From the Guidelines
Heart failure with preserved ejection fraction (HFpEF) management should prioritize symptom relief and addressing underlying conditions, with SGLT2 inhibitors such as empagliflozin or dapagliflozin recommended to reduce hospitalizations and cardiovascular death, as supported by recent guidelines 1.
Presentation of HFpEF
HFpEF typically presents with symptoms of heart failure despite a normal ejection fraction (≥50%), including dyspnea, fatigue, exercise intolerance, and fluid retention. Diagnosis requires clinical symptoms of heart failure, preserved left ventricular ejection fraction, and evidence of diastolic dysfunction or elevated filling pressures.
Management of HFpEF
Management focuses on symptom relief and addressing underlying conditions. Diuretics like furosemide (20-80mg daily) are first-line for congestion.
- SGLT2 inhibitors such as empagliflozin (10mg daily) or dapagliflozin (10mg daily) have shown benefit in reducing hospitalizations and cardiovascular death 1.
- Blood pressure control is essential, with ACE inhibitors, ARBs, or beta-blockers as appropriate.
- For patients with specific comorbidities, additional therapies may include spironolactone (25mg daily) for those with elevated BNP levels and recent hospitalization.
- Management of atrial fibrillation, coronary artery disease, and other comorbidities is crucial.
- Lifestyle modifications including sodium restriction (<2g daily), regular physical activity, and weight management are fundamental components of treatment.
Key Considerations
Unlike heart failure with reduced ejection fraction, HFpEF lacks therapies that consistently improve mortality, making symptom management and addressing underlying conditions the cornerstone of treatment.
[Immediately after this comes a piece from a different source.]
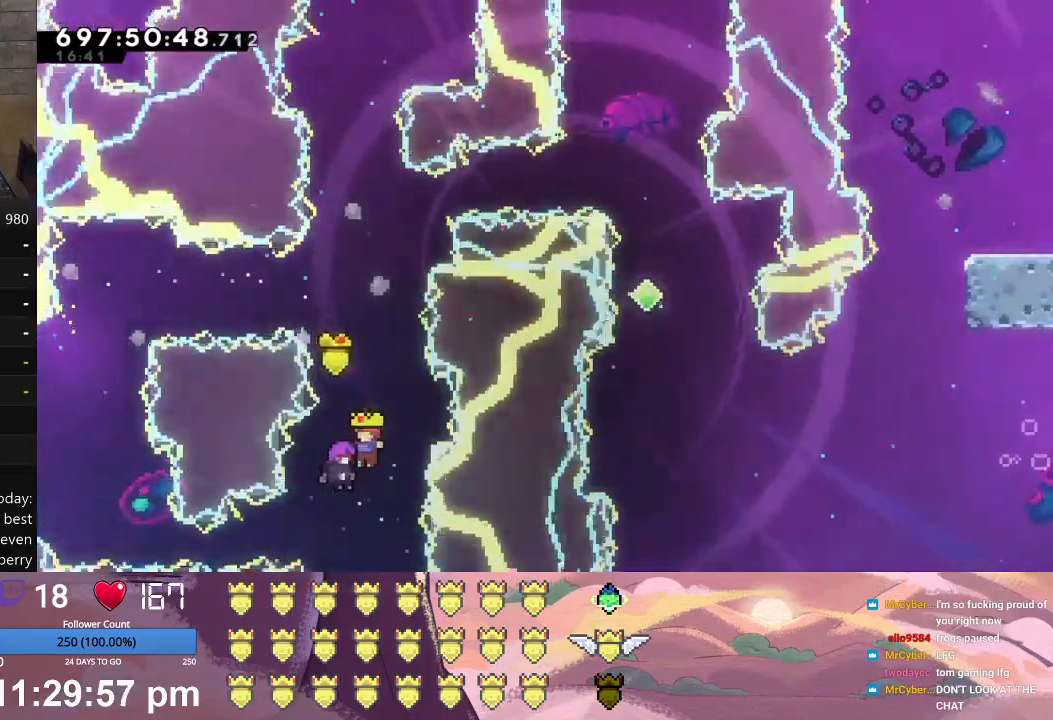
{"buttons": [], "left_stick": "center", "events": [[467, "L1", "up"], [500, "DPAD_UP", "up"]]}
Regular monitoring of symptoms, fluid status, electrolytes, and renal function is necessary to optimize therapy, as recommended by recent guidelines 1.
From the Research
Heart Failure with Preserved Ejection Fraction (HFpEF) Presentation
- HFpEF accounts for approximately 50% of patients with heart failure, with increasing incidence relative to heart failure with reduced ejection fraction (HFrEF) 2, 3, 4.
- The prevalence of HFpEF is growing rapidly due to the aging population and rising prevalence of obesity, diabetes, and hypertension 4.
- HFpEF is associated with high morbidity and mortality, with fewer than 25% of patients surviving beyond 5 years after diagnosis 5.
Diagnosis and Challenges
- Diagnosis of HFpEF in the outpatient setting presents unique challenges due to a high burden of comorbidities and difficulties in distinguishing HFpEF from normal aging 2.
- Primary care providers play a pivotal role in the delivery of holistic, patient-centric care from diagnosis to management and palliative care 2.
Management of HFpEF
- Current therapy for HFpEF is largely focused on management of symptoms and comorbidities, with no approved treatments specifically indicated for HFpEF 2, 3, 4.
- Management of HFpEF still focuses on optimally managing underlying diseases, such as hypertension 6.
- Antihypertensive treatment, including ACE inhibitors, ARBs, β-blockers, and calcium-channel blockers, is recommended to control the disease in this patient population, although these agents have not demonstrated significant benefit beyond blood pressure control 6.
- Recent studies have demonstrated benefits for novel therapeutic classes, including sodium-glucose cotransporter 2 inhibitors (SGLT2i), non-steroidal mineralocorticoid receptor antagonists (Ns-MRAs), and glucagon-like peptide-1 (GLP-1) receptor agonists, particularly for the obesity-related HFpEF phenotype 5.
Treatment Strategies
- Improved phenotyping of subgroups within the overall HFpEF population might enhance individualization of treatment 4.
- Decongestion by diuretics, promotion of a healthy active lifestyle, and management of comorbidities are current treatment strategies for HFpEF 4.
- Emerging therapeutic approaches, including novel pharmacologic agents and device-based therapies, are being developed and tested in ongoing and forthcoming trials 3, 5.